■ **Recorded information**:
--------------------------------------------------

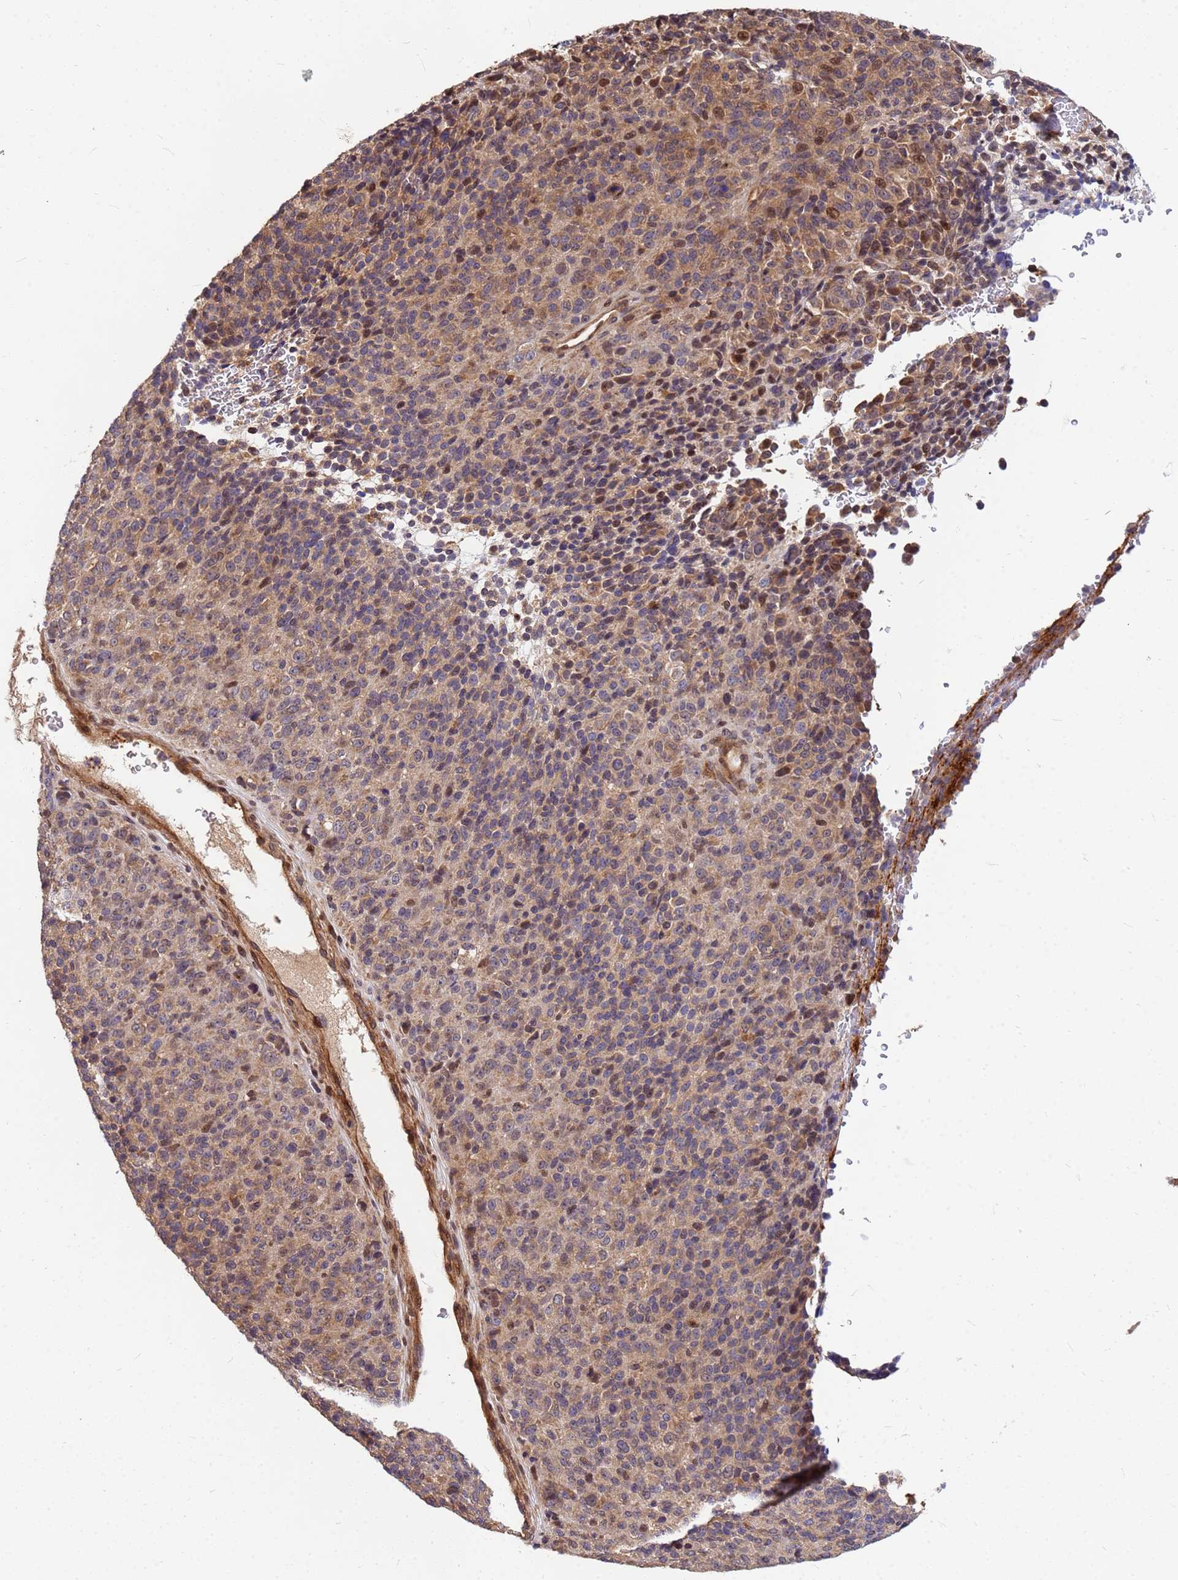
{"staining": {"intensity": "moderate", "quantity": "25%-75%", "location": "cytoplasmic/membranous,nuclear"}, "tissue": "melanoma", "cell_type": "Tumor cells", "image_type": "cancer", "snomed": [{"axis": "morphology", "description": "Malignant melanoma, Metastatic site"}, {"axis": "topography", "description": "Brain"}], "caption": "Approximately 25%-75% of tumor cells in human malignant melanoma (metastatic site) exhibit moderate cytoplasmic/membranous and nuclear protein expression as visualized by brown immunohistochemical staining.", "gene": "DUS4L", "patient": {"sex": "female", "age": 56}}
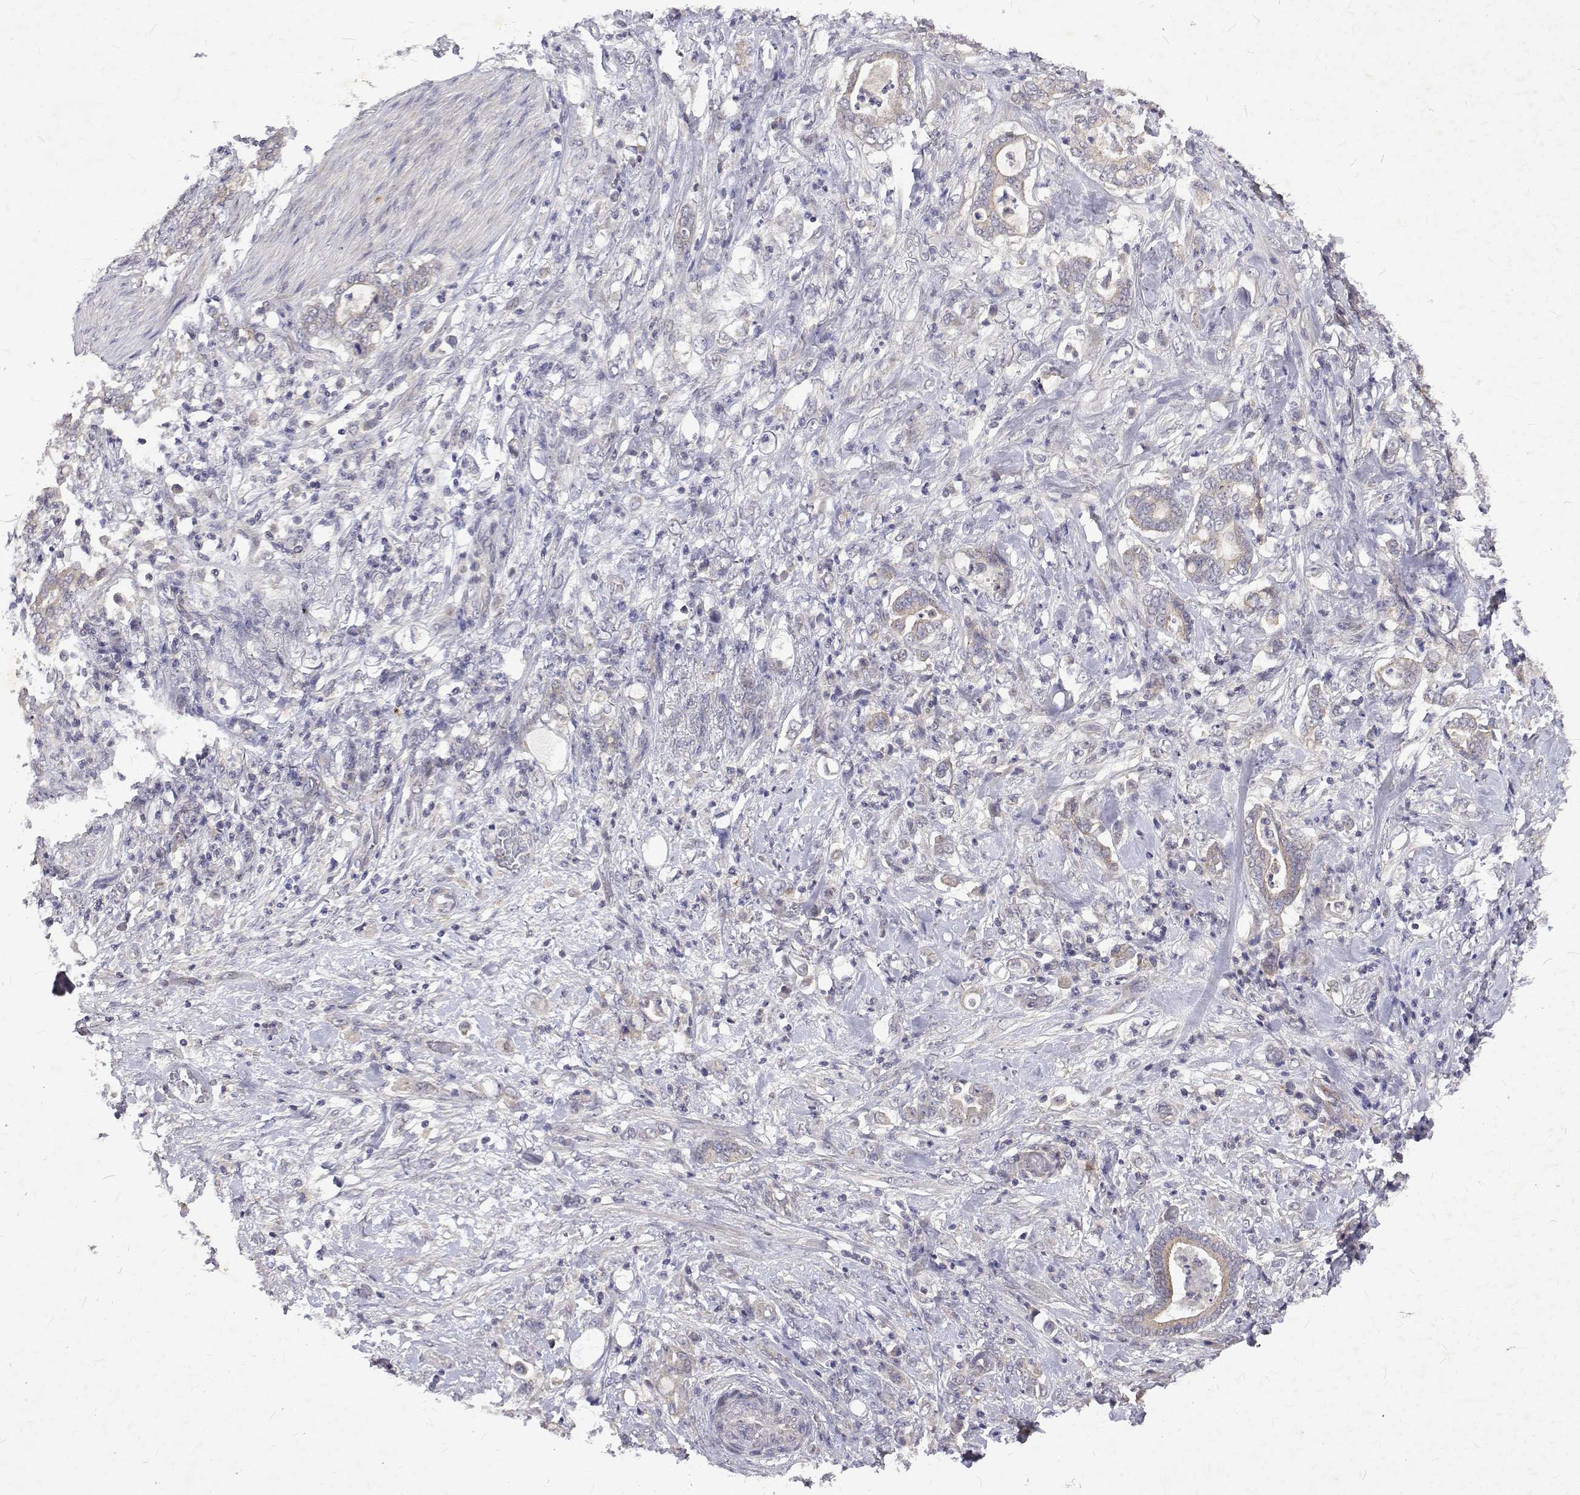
{"staining": {"intensity": "weak", "quantity": "<25%", "location": "cytoplasmic/membranous"}, "tissue": "stomach cancer", "cell_type": "Tumor cells", "image_type": "cancer", "snomed": [{"axis": "morphology", "description": "Adenocarcinoma, NOS"}, {"axis": "topography", "description": "Stomach"}], "caption": "High power microscopy micrograph of an IHC micrograph of adenocarcinoma (stomach), revealing no significant expression in tumor cells.", "gene": "ALKBH8", "patient": {"sex": "female", "age": 79}}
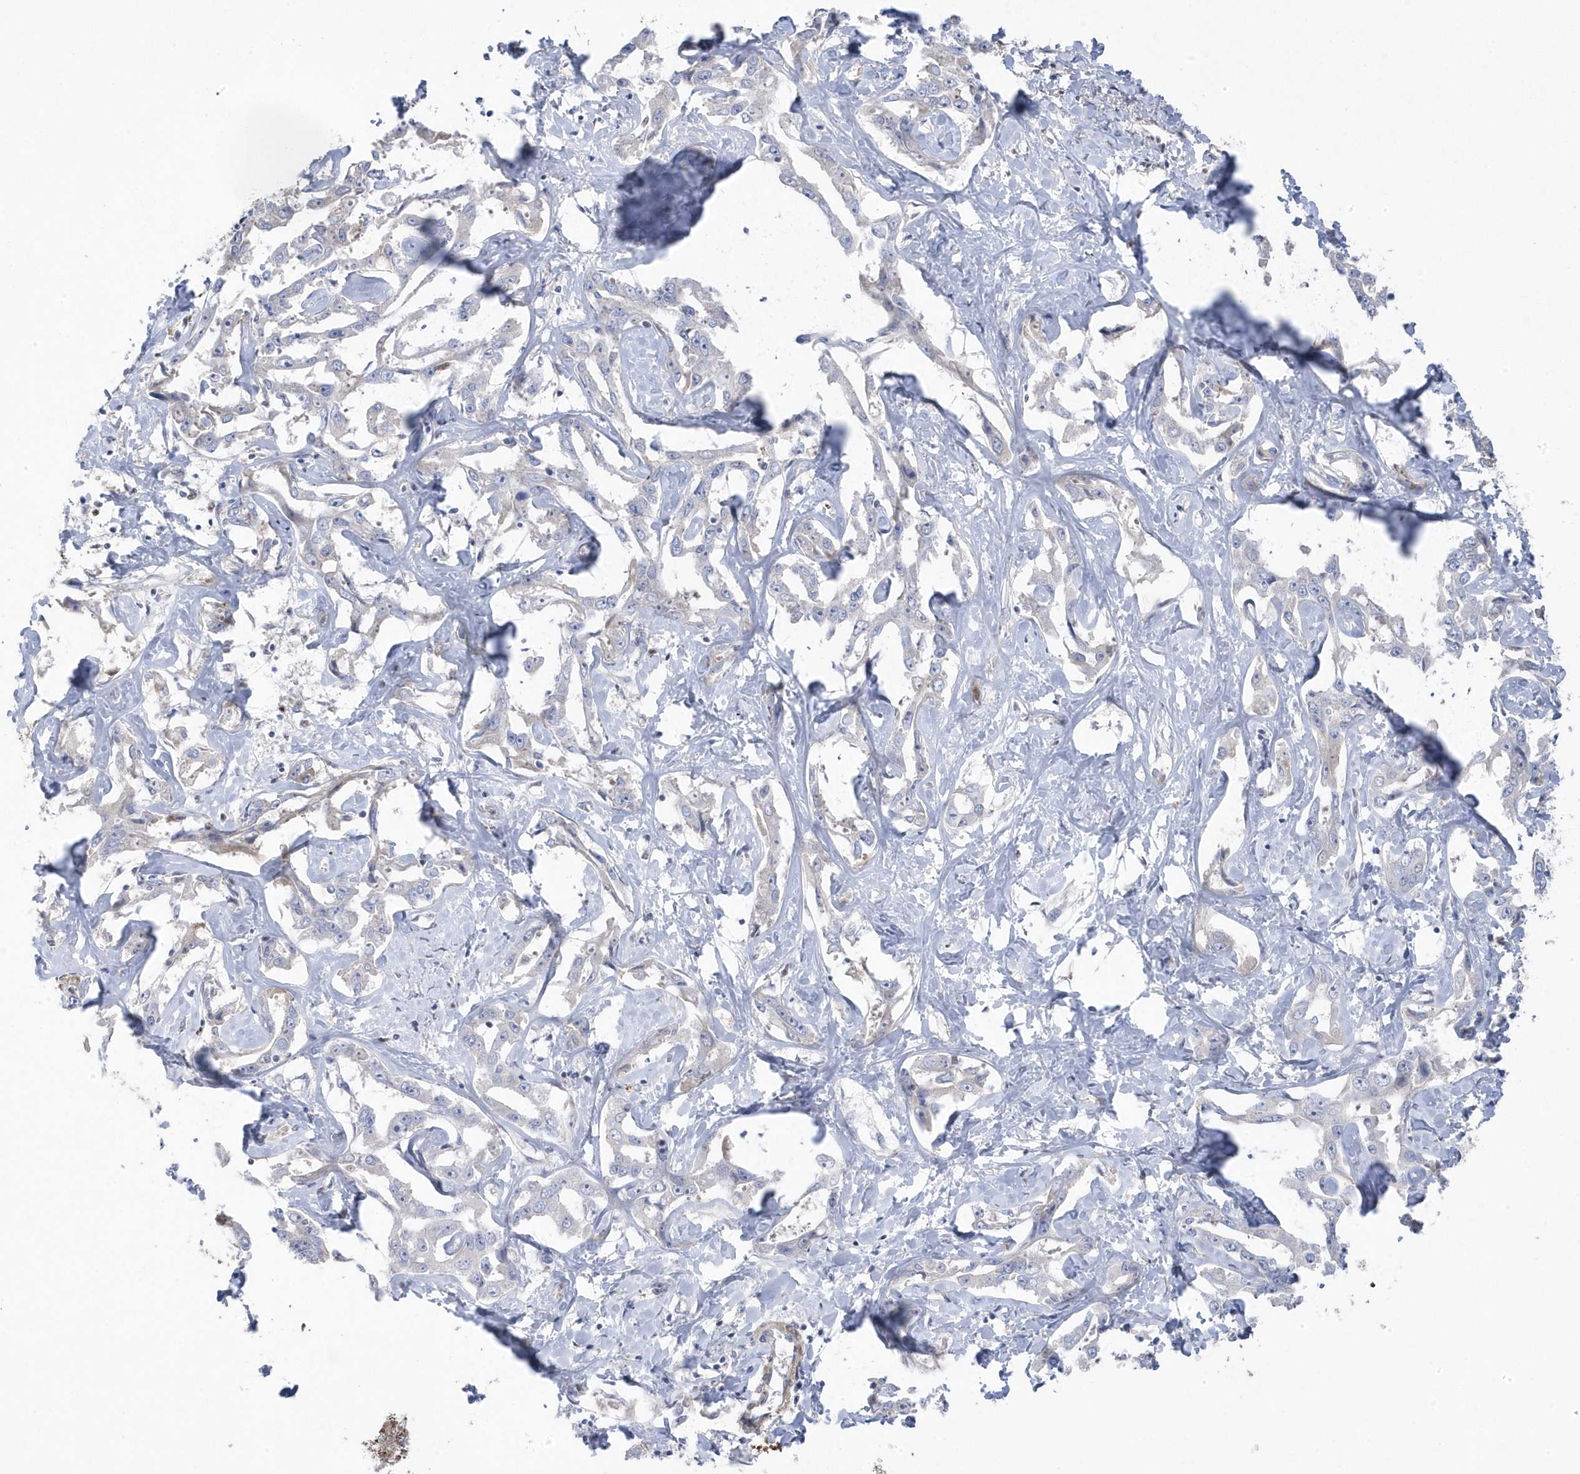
{"staining": {"intensity": "negative", "quantity": "none", "location": "none"}, "tissue": "liver cancer", "cell_type": "Tumor cells", "image_type": "cancer", "snomed": [{"axis": "morphology", "description": "Cholangiocarcinoma"}, {"axis": "topography", "description": "Liver"}], "caption": "DAB immunohistochemical staining of human liver cancer exhibits no significant positivity in tumor cells.", "gene": "GTPBP6", "patient": {"sex": "male", "age": 59}}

--------------------------------------------------

■ **The task**:
Without including any pictures, reproduce the listing exactly.

■ **Task result**:
{"staining": {"intensity": "moderate", "quantity": "25%-75%", "location": "cytoplasmic/membranous,nuclear"}, "tissue": "melanoma", "cell_type": "Tumor cells", "image_type": "cancer", "snomed": [{"axis": "morphology", "description": "Malignant melanoma, Metastatic site"}, {"axis": "topography", "description": "Brain"}], "caption": "Approximately 25%-75% of tumor cells in human malignant melanoma (metastatic site) exhibit moderate cytoplasmic/membranous and nuclear protein expression as visualized by brown immunohistochemical staining.", "gene": "DUS4L", "patient": {"sex": "female", "age": 56}}
{"staining": {"intensity": "weak", "quantity": "<25%", "location": "cytoplasmic/membranous"}, "tissue": "stomach cancer", "cell_type": "Tumor cells", "image_type": "cancer", "snomed": [{"axis": "morphology", "description": "Adenocarcinoma, NOS"}, {"axis": "topography", "description": "Stomach"}], "caption": "High power microscopy micrograph of an IHC micrograph of adenocarcinoma (stomach), revealing no significant expression in tumor cells.", "gene": "ALKBH8", "patient": {"sex": "female", "age": 79}}
{"staining": {"intensity": "negative", "quantity": "none", "location": "none"}, "tissue": "liver cancer", "cell_type": "Tumor cells", "image_type": "cancer", "snomed": [{"axis": "morphology", "description": "Cholangiocarcinoma"}, {"axis": "topography", "description": "Liver"}], "caption": "DAB immunohistochemical staining of human liver cancer exhibits no significant positivity in tumor cells.", "gene": "GTPBP6", "patient": {"sex": "male", "age": 59}}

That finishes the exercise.